Requirements - Please reproduce the items below word for word, keeping each line unchanged and in its original order.

Dataset entries:
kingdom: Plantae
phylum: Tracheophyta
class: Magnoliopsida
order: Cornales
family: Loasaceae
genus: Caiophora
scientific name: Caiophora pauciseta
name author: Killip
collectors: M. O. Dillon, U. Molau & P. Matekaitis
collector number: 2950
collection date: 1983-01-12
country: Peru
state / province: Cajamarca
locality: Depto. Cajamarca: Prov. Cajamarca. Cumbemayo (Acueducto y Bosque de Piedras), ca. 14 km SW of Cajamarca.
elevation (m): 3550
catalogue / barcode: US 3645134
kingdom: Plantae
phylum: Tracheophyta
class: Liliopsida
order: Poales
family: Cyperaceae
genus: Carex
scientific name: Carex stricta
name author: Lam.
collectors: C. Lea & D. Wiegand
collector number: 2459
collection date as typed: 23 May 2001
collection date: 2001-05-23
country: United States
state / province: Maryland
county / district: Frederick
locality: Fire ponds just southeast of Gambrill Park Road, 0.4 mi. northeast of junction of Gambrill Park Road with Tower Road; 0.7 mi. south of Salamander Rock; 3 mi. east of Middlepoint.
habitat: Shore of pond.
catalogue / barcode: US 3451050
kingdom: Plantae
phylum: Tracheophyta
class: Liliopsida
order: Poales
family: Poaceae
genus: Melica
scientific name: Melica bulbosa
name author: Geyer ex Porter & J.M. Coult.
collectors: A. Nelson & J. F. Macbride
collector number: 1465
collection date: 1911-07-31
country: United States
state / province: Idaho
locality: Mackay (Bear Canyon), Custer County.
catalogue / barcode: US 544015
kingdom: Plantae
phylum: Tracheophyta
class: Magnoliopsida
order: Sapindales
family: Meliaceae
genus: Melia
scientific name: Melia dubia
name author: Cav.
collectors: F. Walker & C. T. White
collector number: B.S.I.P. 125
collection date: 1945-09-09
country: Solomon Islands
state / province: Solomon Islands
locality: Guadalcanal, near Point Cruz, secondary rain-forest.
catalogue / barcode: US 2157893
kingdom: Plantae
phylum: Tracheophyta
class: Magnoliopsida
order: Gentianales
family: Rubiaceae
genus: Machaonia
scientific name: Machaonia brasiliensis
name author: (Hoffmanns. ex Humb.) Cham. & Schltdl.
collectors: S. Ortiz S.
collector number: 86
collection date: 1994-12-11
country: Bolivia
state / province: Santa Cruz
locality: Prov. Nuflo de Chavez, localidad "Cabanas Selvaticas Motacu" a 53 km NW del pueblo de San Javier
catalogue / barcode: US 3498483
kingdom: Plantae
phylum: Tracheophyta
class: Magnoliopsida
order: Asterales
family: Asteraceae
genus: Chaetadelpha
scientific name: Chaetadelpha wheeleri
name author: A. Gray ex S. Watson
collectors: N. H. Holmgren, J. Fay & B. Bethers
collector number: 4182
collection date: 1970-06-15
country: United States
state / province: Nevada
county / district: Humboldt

The completed task -
kingdom: Plantae
phylum: Tracheophyta
class: Magnoliopsida
order: Cornales
family: Loasaceae
genus: Caiophora
scientific name: Caiophora pauciseta
name author: Killip
collectors: M. O. Dillon, U. Molau & P. Matekaitis
collector number: 2950
collection date: 1983-01-12
country: Peru
state / province: Cajamarca
locality: Depto. Cajamarca: Prov. Cajamarca. Cumbemayo (Acueducto y Bosque de Piedras), ca. 14 km SW of Cajamarca.
elevation (m): 3550
catalogue / barcode: US 3645134
kingdom: Plantae
phylum: Tracheophyta
class: Liliopsida
order: Poales
family: Cyperaceae
genus: Carex
scientific name: Carex stricta
name author: Lam.
collectors: C. Lea & D. Wiegand
collector number: 2459
collection date as typed: 23 May 2001
collection date: 2001-05-23
country: United States
state / province: Maryland
county / district: Frederick
locality: Fire ponds just southeast of Gambrill Park Road, 0.4 mi. northeast of junction of Gambrill Park Road with Tower Road; 0.7 mi. south of Salamander Rock; 3 mi. east of Middlepoint.
habitat: Shore of pond.
catalogue / barcode: US 3451050
kingdom: Plantae
phylum: Tracheophyta
class: Liliopsida
order: Poales
family: Poaceae
genus: Melica
scientific name: Melica bulbosa
name author: Geyer ex Porter & J.M. Coult.
collectors: A. Nelson & J. F. Macbride
collector number: 1465
collection date: 1911-07-31
country: United States
state / province: Idaho
locality: Mackay (Bear Canyon), Custer County.
catalogue / barcode: US 544015
kingdom: Plantae
phylum: Tracheophyta
class: Magnoliopsida
order: Sapindales
family: Meliaceae
genus: Melia
scientific name: Melia dubia
name author: Cav.
collectors: F. Walker & C. T. White
collector number: B.S.I.P. 125
collection date: 1945-09-09
country: Solomon Islands
state / province: Solomon Islands
locality: Guadalcanal, near Point Cruz, secondary rain-forest.
catalogue / barcode: US 2157893
kingdom: Plantae
phylum: Tracheophyta
class: Magnoliopsida
order: Gentianales
family: Rubiaceae
genus: Machaonia
scientific name: Machaonia brasiliensis
name author: (Hoffmanns. ex Humb.) Cham. & Schltdl.
collectors: S. Ortiz S.
collector number: 86
collection date: 1994-12-11
country: Bolivia
state / province: Santa Cruz
locality: Prov. Nuflo de Chavez, localidad "Cabanas Selvaticas Motacu" a 53 km NW del pueblo de San Javier
catalogue / barcode: US 3498483
kingdom: Plantae
phylum: Tracheophyta
class: Magnoliopsida
order: Asterales
family: Asteraceae
genus: Chaetadelpha
scientific name: Chaetadelpha wheeleri
name author: A. Gray ex S. Watson
collectors: N. H. Holmgren, J. Fay & B. Bethers
collector number: 4182
collection date: 1970-06-15
country: United States
state / province: Nevada
county / district: Humboldt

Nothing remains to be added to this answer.